Já a música para piano é incontornável, mesmo em âmbito mundial. Sônia Rubinsky gravou recentemente a integral de sua obra para piano com enorme sucesso. Foram 8 CDs pela gravadora Naxos. O volume I foi indicado para o Grammy e também foi escolhido pela revista Gramophone um dos cinco melhores lançamentos de 1999. Destaques para Rudepoema (1926), Chôros Nº 5 (1926) e Valsa da dor (1930).

Suas composições para violão também estão entre as principais de sua obra. O Chôros Nº 1 (1924), os 12 Estudos (1924–1929), os 5 Prelúdios (1940) e a Suíte Popular Brasileira (5 peças) (1908-1912 e 1923) fazem parte do repertório habitual do instrumento.

Pouco ouvidos no Brasil, mas presentíssimos no repertório dos quartetos de cordas – principalmente na Europa Oriental – estão seus extraordinários 17 quartetos de cordas (1915–1957).

Alto risco: gravações históricas com o próprio Villa

Há várias gravações com o próprio Villa regendo suas obras, mas estas devem ser ouvidas com moderação. Os grupos nem sempre são bons e há registros das Bachianas, conduzidos pelo compositor, onde reina uma desafinação que certamente o desesperava. As gravações modernas costumam ser melhores do que as históricas.

Em sua imensa obra, o maestro combinou indiferentemente todos os estilos e todos os gêneros, introduzindo sem hesitação materiais musicais tipicamente brasileiros sobre formas tomadas de empréstimo à música erudita ocidental. E o contrário também.

Sua influência sobra nossa cultura musical foi notável. Impossível saber quantas citações musicais recebeu, desde os Beatles que o citaram em I am the Walrus até uma infinidade de referências feitas por compositores cultos nacionais, hoje entrincheirados na Biscoito Fino e nas gravadoras alternativas. Villa-Lobos foi autor de mais de mil obras. Um décimo bastaria para fazê-lo imortal. Hoje seu legado é “bandeira e bússola”, como sintetizou o violinista Turíbio Santos, responsável, aliás, por uma das melhores interpretações de sua obra para violão.

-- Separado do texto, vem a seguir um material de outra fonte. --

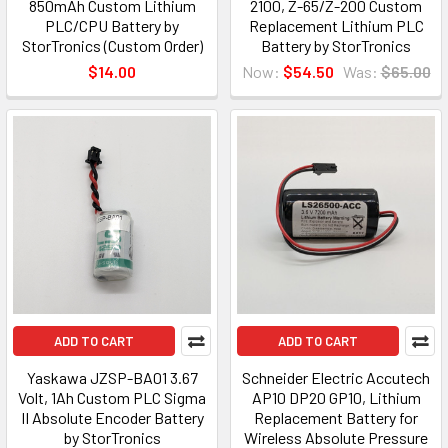
850mAh Custom Lithium
2100, Z-65/Z-200 Custom
PLC/CPU Battery by
Replacement Lithium PLC
StorTronics (Custom Order)
Battery by StorTronics
$14.00
Now:
$54.50
Was:
$65.00
ADD TO CART
ADD TO CART
Yaskawa JZSP-BA01 3.67
Schneider Electric Accutech
Volt, 1Ah Custom PLC Sigma
AP10 DP20 GP10, Lithium
II Absolute Encoder Battery
Replacement Battery for
by StorTronics
Wireless Absolute Pressure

Um câncer matou Villa-Lobos em 17 de novembro de 1959, no Rio de Janeiro.

Villa mandando ver no violão

Era um espetáculo. Tinha algo de vento forte na mata, arrancando e fazendo redemoinhar ramos e folhas; caía depois sobre a cidade para bater contra as vidraças, abri-las ou despedaçá-las, espalhando-se pelas casas, derrubando tudo; quando parecia chegado o fim do mundo, ia abrandando, convertia-se em brisa vesperal, cheia de doçura. Só então percebia que era música, sempre fora música.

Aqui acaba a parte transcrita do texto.